Air Liquide maintient ses objectifs 2011, porté par les marchés émergents

le 02/08/2011 L'AGEFI Quotidien / Edition de 7H

Ce secteur pèse 21% du chiffre d’affaires de la division gaz & services contre 15% en 2008. Les événements exceptionnels ont coûté 20 points de base de marge

«Un bon premier semestre, dans la lignée de 2010», apprécie Benoît Potier, le PDG d’Air Liquide, tout en confirmant l'objectif, non chiffré, d'une croissance du résultat net cette année. Il a progressé de 11% à 750 millions d’euros au premier semestre. Malgré un contexte économique perturbé, le leader mondial des gaz industriels a enregistré une hausse de 9,2% de son chiffre d’affaires à 7,1 milliards d’euros. La croissance en comparable des Gaz & Services (89% des ventes) s’établit à 10,5%, même si elle ralentit entre le premier (+11,4%) et le deuxième trimestres (+9,7%). Au Japon, la croissance a brutalement chuté de +6% sur les trois premiers mois de l’année, à -3% au deuxième trimestre, mais le groupe compte sur un redressement dès le troisième trimestre.

«La dynamique des marchés reste bien orientée, on espère que cela va tenir au second semestre», confie Benoît Potier. Notamment grâce aux pays en développement, qui pèsent désormais 21% du chiffre d’affaires des Gaz & Services, contre 15% en 2008. Sur les six premiers mois de l’année, la croissance en comparable atteint 28% dans les émergents (dont 37% en Asie du Sud-Est, et 22% en Europe de l’Est) contre 7% pour les économies avancées. «Les nombreux projets entrés en carnet durant le semestre (portefeuille stable à 3,7 milliards d’euros) et les décisions d’investissements qui progressent de 20% à 970 millions d’euros reflètent la bonne orientation des marchés sous-jacents», note CM-CIC.

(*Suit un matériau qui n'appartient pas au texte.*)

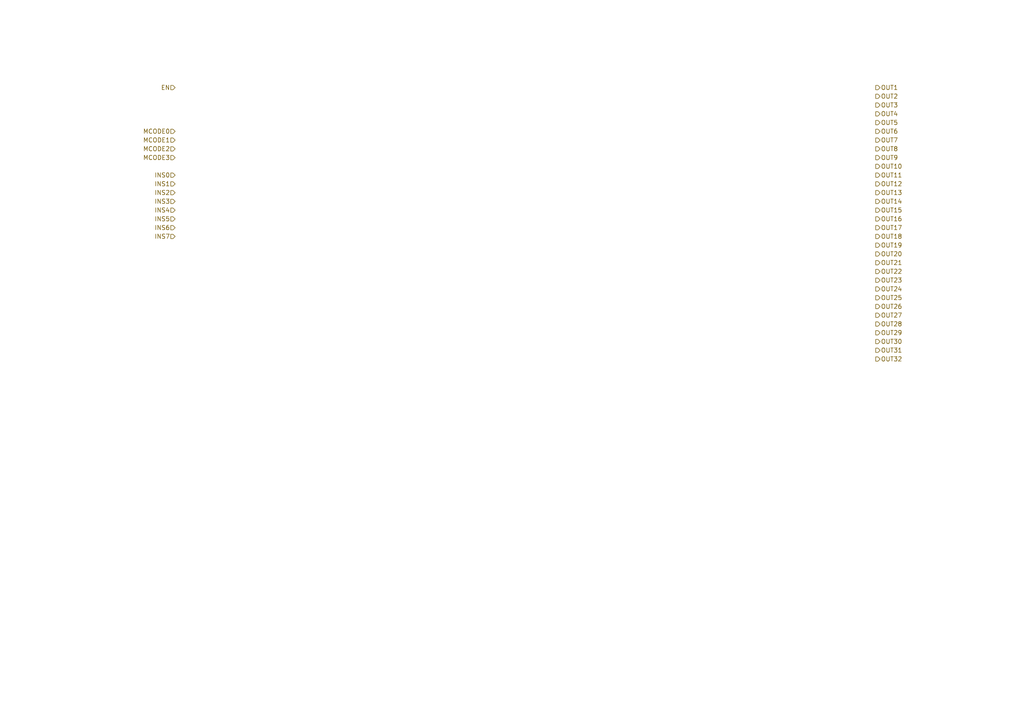
<source format=kicad_sch>
(kicad_sch (version 20230121) (generator eeschema)

  (uuid 3d65b6ed-8ee0-4984-8ee4-5169d2918046)

  (paper "A4")

  


  (hierarchical_label "MCODE2" (shape input) (at 50.8 43.18 180) (fields_autoplaced)
    (effects (font (size 1.27 1.27)) (justify right))
    (uuid 05a71a43-faec-4fc5-955d-e3cf49359892)
  )
  (hierarchical_label "OUT22" (shape output) (at 254 78.74 0) (fields_autoplaced)
    (effects (font (size 1.27 1.27)) (justify left))
    (uuid 075a7e84-68ee-4681-ab71-46e4375429df)
  )
  (hierarchical_label "OUT8" (shape output) (at 254 43.18 0) (fields_autoplaced)
    (effects (font (size 1.27 1.27)) (justify left))
    (uuid 0f1fe598-2120-4dfb-b030-479a2d4b3707)
  )
  (hierarchical_label "OUT5" (shape output) (at 254 35.56 0) (fields_autoplaced)
    (effects (font (size 1.27 1.27)) (justify left))
    (uuid 0fdcb041-6507-4788-9c01-d109cf85fef8)
  )
  (hierarchical_label "OUT13" (shape output) (at 254 55.88 0) (fields_autoplaced)
    (effects (font (size 1.27 1.27)) (justify left))
    (uuid 14c1deb1-73dd-41ec-9e5f-094d5557a746)
  )
  (hierarchical_label "OUT2" (shape output) (at 254 27.94 0) (fields_autoplaced)
    (effects (font (size 1.27 1.27)) (justify left))
    (uuid 15b3137c-4a7f-43f8-bd9e-8bd2e2004b0e)
  )
  (hierarchical_label "OUT7" (shape output) (at 254 40.64 0) (fields_autoplaced)
    (effects (font (size 1.27 1.27)) (justify left))
    (uuid 225bd35c-bf06-46c9-998c-02d6d18fc5b0)
  )
  (hierarchical_label "OUT6" (shape output) (at 254 38.1 0) (fields_autoplaced)
    (effects (font (size 1.27 1.27)) (justify left))
    (uuid 27cb9449-00b9-4386-a8c6-0eed1507782e)
  )
  (hierarchical_label "INS1" (shape input) (at 50.8 53.34 180) (fields_autoplaced)
    (effects (font (size 1.27 1.27)) (justify right))
    (uuid 2a21c1f6-c8be-4f53-ac40-a03ba400142f)
  )
  (hierarchical_label "OUT19" (shape output) (at 254 71.12 0) (fields_autoplaced)
    (effects (font (size 1.27 1.27)) (justify left))
    (uuid 3a2cf31f-aa76-412b-ae49-1873113d0e73)
  )
  (hierarchical_label "INS7" (shape input) (at 50.8 68.58 180) (fields_autoplaced)
    (effects (font (size 1.27 1.27)) (justify right))
    (uuid 3a7ab778-9946-4c45-9065-277d9de4590f)
  )
  (hierarchical_label "OUT11" (shape output) (at 254 50.8 0) (fields_autoplaced)
    (effects (font (size 1.27 1.27)) (justify left))
    (uuid 401b0fb2-bd28-437f-8b07-f736a4bf8b20)
  )
  (hierarchical_label "INS5" (shape input) (at 50.8 63.5 180) (fields_autoplaced)
    (effects (font (size 1.27 1.27)) (justify right))
    (uuid 59b6af5f-4948-498b-a8bf-94d0579a6404)
  )
  (hierarchical_label "OUT21" (shape output) (at 254 76.2 0) (fields_autoplaced)
    (effects (font (size 1.27 1.27)) (justify left))
    (uuid 64be9371-3b41-4a12-9a0f-7d8922a584bd)
  )
  (hierarchical_label "OUT31" (shape output) (at 254 101.6 0) (fields_autoplaced)
    (effects (font (size 1.27 1.27)) (justify left))
    (uuid 66ed47ed-f1bf-40e9-89cc-dde2637db4c0)
  )
  (hierarchical_label "INS6" (shape input) (at 50.8 66.04 180) (fields_autoplaced)
    (effects (font (size 1.27 1.27)) (justify right))
    (uuid 6fc46f5d-cd38-44d9-8a77-1f7c9dda2873)
  )
  (hierarchical_label "OUT4" (shape output) (at 254 33.02 0) (fields_autoplaced)
    (effects (font (size 1.27 1.27)) (justify left))
    (uuid 7698a6da-7092-48ab-8c59-751bed9451d2)
  )
  (hierarchical_label "INS2" (shape input) (at 50.8 55.88 180) (fields_autoplaced)
    (effects (font (size 1.27 1.27)) (justify right))
    (uuid 784fce62-e93b-441d-af6b-14ba19c86f18)
  )
  (hierarchical_label "MCODE3" (shape input) (at 50.8 45.72 180) (fields_autoplaced)
    (effects (font (size 1.27 1.27)) (justify right))
    (uuid 80477725-80bf-43f6-b3a6-03c4108f99f1)
  )
  (hierarchical_label "OUT10" (shape output) (at 254 48.26 0) (fields_autoplaced)
    (effects (font (size 1.27 1.27)) (justify left))
    (uuid 813e3a4c-a19c-4761-bd95-c0f0d5902ca6)
  )
  (hierarchical_label "INS0" (shape input) (at 50.8 50.8 180) (fields_autoplaced)
    (effects (font (size 1.27 1.27)) (justify right))
    (uuid 9211fac9-1a5f-4383-a4bf-66dc312417d7)
  )
  (hierarchical_label "MCODE1" (shape input) (at 50.8 40.64 180) (fields_autoplaced)
    (effects (font (size 1.27 1.27)) (justify right))
    (uuid 92eb6505-8f76-4b6c-beda-eb9454489dc3)
  )
  (hierarchical_label "OUT24" (shape output) (at 254 83.82 0) (fields_autoplaced)
    (effects (font (size 1.27 1.27)) (justify left))
    (uuid 9448b57f-592c-4d90-a6c8-372a424c9fd3)
  )
  (hierarchical_label "INS3" (shape input) (at 50.8 58.42 180) (fields_autoplaced)
    (effects (font (size 1.27 1.27)) (justify right))
    (uuid 9b240c8b-c49c-45a6-b601-20990c530a69)
  )
  (hierarchical_label "INS4" (shape input) (at 50.8 60.96 180) (fields_autoplaced)
    (effects (font (size 1.27 1.27)) (justify right))
    (uuid a3cdf935-8839-47ea-bc16-a161eda05cde)
  )
  (hierarchical_label "OUT26" (shape output) (at 254 88.9 0) (fields_autoplaced)
    (effects (font (size 1.27 1.27)) (justify left))
    (uuid a4dcd19e-e798-42e5-8d6a-b32ef3b5baee)
  )
  (hierarchical_label "OUT20" (shape output) (at 254 73.66 0) (fields_autoplaced)
    (effects (font (size 1.27 1.27)) (justify left))
    (uuid a87e9305-beb5-46d5-87fb-77f8389dde1e)
  )
  (hierarchical_label "OUT30" (shape output) (at 254 99.06 0) (fields_autoplaced)
    (effects (font (size 1.27 1.27)) (justify left))
    (uuid aec67693-731f-46ea-b333-94a50744af51)
  )
  (hierarchical_label "OUT3" (shape output) (at 254 30.48 0) (fields_autoplaced)
    (effects (font (size 1.27 1.27)) (justify left))
    (uuid b34a541e-59cd-46b6-b260-3c22fcd25989)
  )
  (hierarchical_label "OUT1" (shape output) (at 254 25.4 0) (fields_autoplaced)
    (effects (font (size 1.27 1.27)) (justify left))
    (uuid b55005fd-4ced-42e3-8366-a17cd29cf898)
  )
  (hierarchical_label "OUT14" (shape output) (at 254 58.42 0) (fields_autoplaced)
    (effects (font (size 1.27 1.27)) (justify left))
    (uuid bf4b2956-c762-4698-92e1-a1d8526c6947)
  )
  (hierarchical_label "OUT15" (shape output) (at 254 60.96 0) (fields_autoplaced)
    (effects (font (size 1.27 1.27)) (justify left))
    (uuid ccdd3b3c-8db0-4b97-9906-432d50973953)
  )
  (hierarchical_label "OUT25" (shape output) (at 254 86.36 0) (fields_autoplaced)
    (effects (font (size 1.27 1.27)) (justify left))
    (uuid d24f39d5-4641-4fe6-898e-716b0aa74dd9)
  )
  (hierarchical_label "OUT28" (shape output) (at 254 93.98 0) (fields_autoplaced)
    (effects (font (size 1.27 1.27)) (justify left))
    (uuid d693e3ea-6a1c-4355-b699-9c99db12fa5b)
  )
  (hierarchical_label "OUT29" (shape output) (at 254 96.52 0) (fields_autoplaced)
    (effects (font (size 1.27 1.27)) (justify left))
    (uuid d7efbe88-651b-48b2-956f-308b69f6789b)
  )
  (hierarchical_label "OUT27" (shape output) (at 254 91.44 0) (fields_autoplaced)
    (effects (font (size 1.27 1.27)) (justify left))
    (uuid d817d41f-8655-4492-bd7b-4ecb424e5bd3)
  )
  (hierarchical_label "OUT23" (shape output) (at 254 81.28 0) (fields_autoplaced)
    (effects (font (size 1.27 1.27)) (justify left))
    (uuid d81d8f73-22b1-4dc1-8f6c-84a849267f24)
  )
  (hierarchical_label "OUT16" (shape output) (at 254 63.5 0) (fields_autoplaced)
    (effects (font (size 1.27 1.27)) (justify left))
    (uuid d97978a0-88a7-4ab2-b0cd-d7c07e3e8ccb)
  )
  (hierarchical_label "EN" (shape input) (at 50.8 25.4 180) (fields_autoplaced)
    (effects (font (size 1.27 1.27)) (justify right))
    (uuid db09f7cf-b20b-4cea-a148-73d29e2a9808)
  )
  (hierarchical_label "OUT32" (shape output) (at 254 104.14 0) (fields_autoplaced)
    (effects (font (size 1.27 1.27)) (justify left))
    (uuid e10c5d48-7b9b-4727-becc-e62fe6d34dba)
  )
  (hierarchical_label "MCODE0" (shape input) (at 50.8 38.1 180) (fields_autoplaced)
    (effects (font (size 1.27 1.27)) (justify right))
    (uuid eccb42bd-8319-43cf-8bcf-32ac96c19dd7)
  )
  (hierarchical_label "OUT17" (shape output) (at 254 66.04 0) (fields_autoplaced)
    (effects (font (size 1.27 1.27)) (justify left))
    (uuid ed922cd4-0080-40d4-ac76-0c4b88d19563)
  )
  (hierarchical_label "OUT12" (shape output) (at 254 53.34 0) (fields_autoplaced)
    (effects (font (size 1.27 1.27)) (justify left))
    (uuid f3004d49-f87c-4e49-a28a-577849aafa73)
  )
  (hierarchical_label "OUT18" (shape output) (at 254 68.58 0) (fields_autoplaced)
    (effects (font (size 1.27 1.27)) (justify left))
    (uuid fb1bf701-5b50-4c4a-89ef-3e23ae82ac85)
  )
  (hierarchical_label "OUT9" (shape output) (at 254 45.72 0) (fields_autoplaced)
    (effects (font (size 1.27 1.27)) (justify left))
    (uuid ffd7da92-3e07-4508-9a14-b31ec28550e5)
  )
)

</source>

La marge opérationnelle atteint 16,7% sur le semestre (+0,1 point) et 16,9% (+0,3 point) hors effet gaz naturel. Ce niveau de marge «légèrement meilleur que ce qu’on pouvait prévoir en début d’année […] devrait au moins se maintenir au second semestre», promet Benoît Potier. D’autant que l’effet prix redevient positif. Pour l’heure, le consensus Bloomberg anticipe une marge de 16,8% sur l’ensemble de l’exercice. Les événements exceptionnels (Japon, Afrique du Nord,…) ont seulement coûté 20 points de base de marge et de 20 à 30 millions d’euros de chiffre d’affaires.

Sur une base de 10% de croissance, 8 points proviennent de la croissance organique –expansion géographique, nouveaux marchés (gaz médicaux thérapeutiques, hydrogène énergie, photovoltaïque…)– et 2 points d’acquisitions, rappelle le patron d’Air Liquide. Des opérations «de quelques centaines de millions d’euros à un milliard maximum», notamment dans la santé, un marché encore très fragmenté, sont envisageables selon lui.